The competitive difference that blogging allows isn’t so much the content on its own but also the context in which it’s being said. A conversation on a blog simply allows for a greater degree of freedom, which in turn changes the quality of the information communicated. The nature of the exchange is thus different. For example if I talk to a colleague at work about England’s performance in the World Cup, it is set in a different than such discussion on my blog.

Similarly business blogging in stimulating exchanges with customers needs to recognise that the limitations on the interaction. The corporate inclination is to set the parameters of what is allowed much narrower than a customer or set of customers might want to.

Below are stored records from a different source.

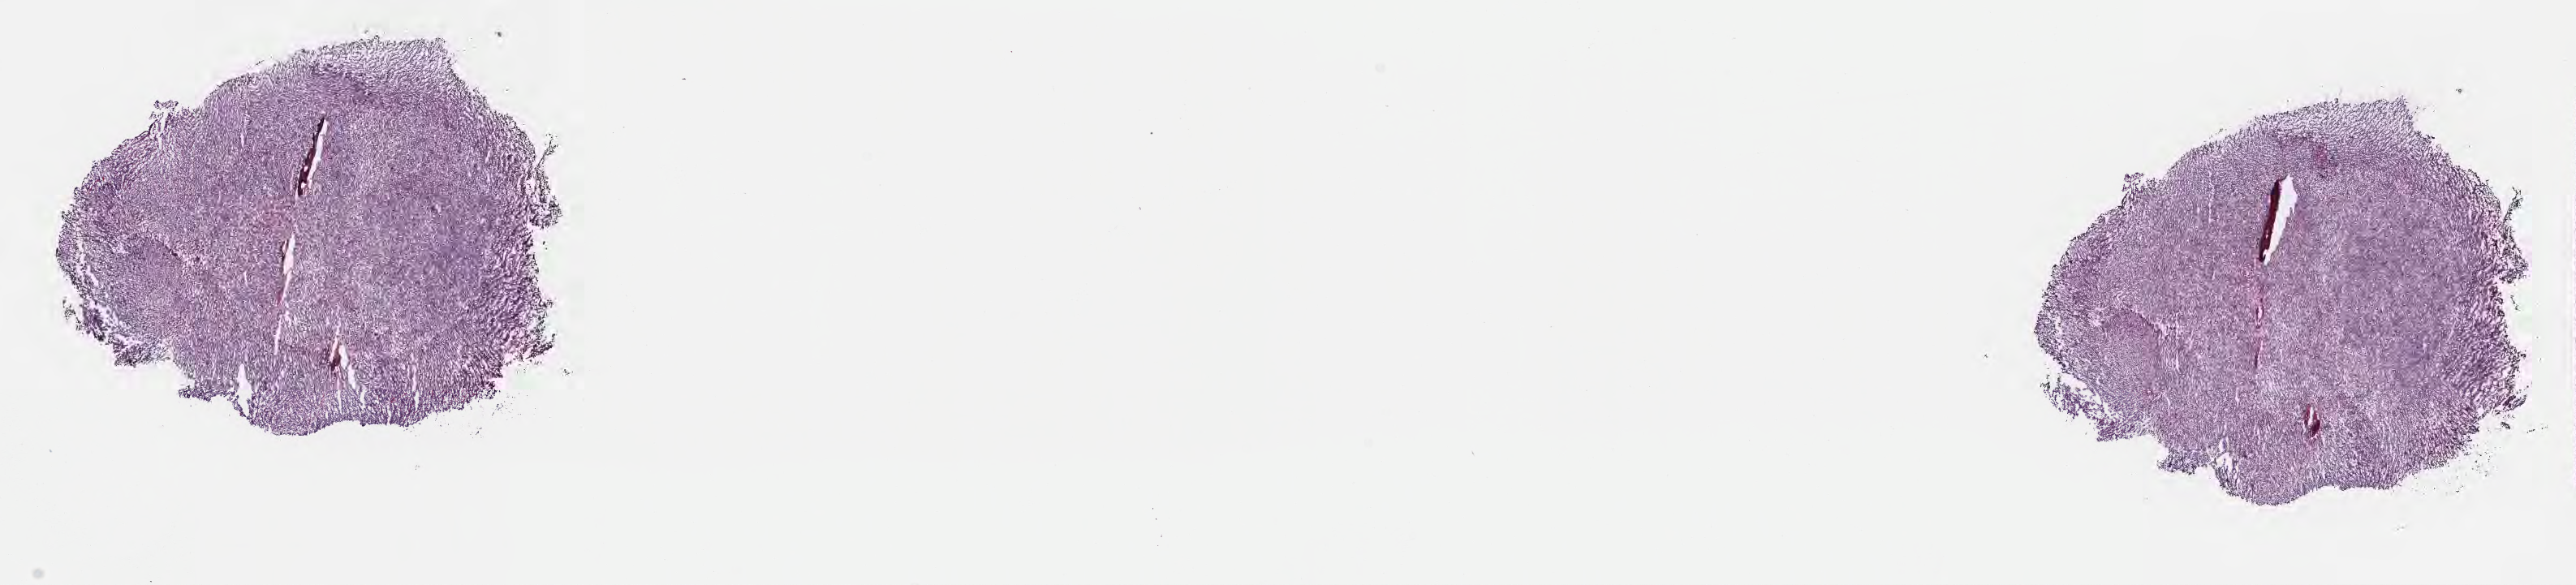
Digitized H&E-stained section — shown as a low-resolution overview of the whole scanned area (about 25.7 x 5.8 mm), frozen section (tissue freezing medium), primary tumor, anatomic site: mandible. Female patient; age at initial diagnosis 5 years. Pathologist review of this section (percent, as recorded): tumor cells 85%, tumor nuclei 85%, stromal cells 5%, necrosis 10%, normal cells 0%. Inflammatory infiltration, as recorded: lymphocyte infiltration 50%, monocyte infiltration 25%, neutrophil infiltration 5%.
Ann Arbor stage (patient): Stage III. Diagnosis: Burkitt lymphoma, NOS. Section: bottom of the tissue portion.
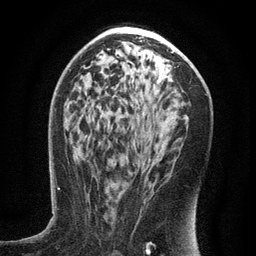
Breast MRI (dynamic contrast-enhanced), one axial slice. Position 73 of 134 along the scan axis. Cropped to one breast. Dynamic contrast-enhanced series, time point 2 of 6 at this slice position (early post-contrast). 3 T. TE 2.7 ms, TR 5.6 ms. 1.2 mm slice thickness. 256 × 256 image matrix, field of view 160 × 160 mm. Female patient.
Annotated regions visible in this slice (semi-automatic segmentation, software-assisted and operator-edited):
- enhancing-tissue mask used for the functional tumour volume (all voxels passing the contrast-enhancement thresholds inside the analysis volume; usually the tumour): bounding box <133,153,159,179> (left, top, right, bottom; pixels)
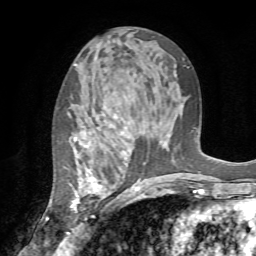
Breast MRI (dynamic contrast-enhanced), one axial slice. Slice 39 of 72 in the series (ordered by position). Cropped to one breast. Dynamic contrast-enhanced series, time point 2 of 7 at this slice position (early post-contrast). 1.5 T. TE 4.2 ms, TR 8.7 ms. 2.2 mm slice thickness. 256 × 256 image matrix. Female patient.
Outlined on this slice (semi-automatic segmentation, software-assisted and operator-edited):
- enhancing-tissue mask used for the functional tumour volume (all voxels passing the contrast-enhancement thresholds inside the analysis volume; usually the tumour): box from (x=69, y=113) to (x=137, y=211) px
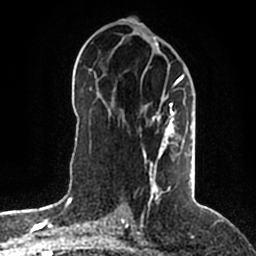
Breast MRI (dynamic contrast-enhanced), one axial slice. Position 97 of 200 along the scan axis. Cropped to one breast. Dynamic contrast-enhanced series, time point 2 of 5 at this slice position (early post-contrast). 1.5 T. TE 2.2 ms, TR 4.6 ms. 0.8 mm slice thickness. 256 × 256 image matrix, field of view 160 × 160 mm. Female patient.
Annotated regions visible in this slice (semi-automatically segmented with operator editing):
- enhancing-tissue mask used for the functional tumour volume (all voxels passing the contrast-enhancement thresholds inside the analysis volume; usually the tumour): bounding box <143,75,192,203> (left, top, right, bottom; pixels)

The point being simply that it pays to think in advance how wide an acceptable discussion parameter is set from the outset; as the wider the better – the greater the latitude the greater the chance to find out what the customer is really thinking about. Though of course it has to be balanced with internal company cultural constraints. But there also lies the catalytic power of blogging. If applied properly it can help change the business to make it more customer-centric and stimulate the destruction of old knowledge; it is a two-way dialogue which is closer to the customer’s reality, moving it on from a fancy marketing tool, to a means of being able to benefit from ‘uncertainty’.

2 thoughts on “Blogging the competitive difference

  1. Hi Michelle,

    I guess partly just prompted by England’s failure in the World Cup..and by reading the FT piece on knowledge managment in preparing to meet some people at Ernest & Young: “Uncertainty is an inseparable part of decision-making and, as such, an intrinsic part of being a manager. To improve their chances of success, managers need to increase their flexibility, and this requires the capability to destroy obsolete knowledge that serves as an anchor to the past.” Thanks, I updated the piece to include the link to the FT article by Pablo Martin de Holan.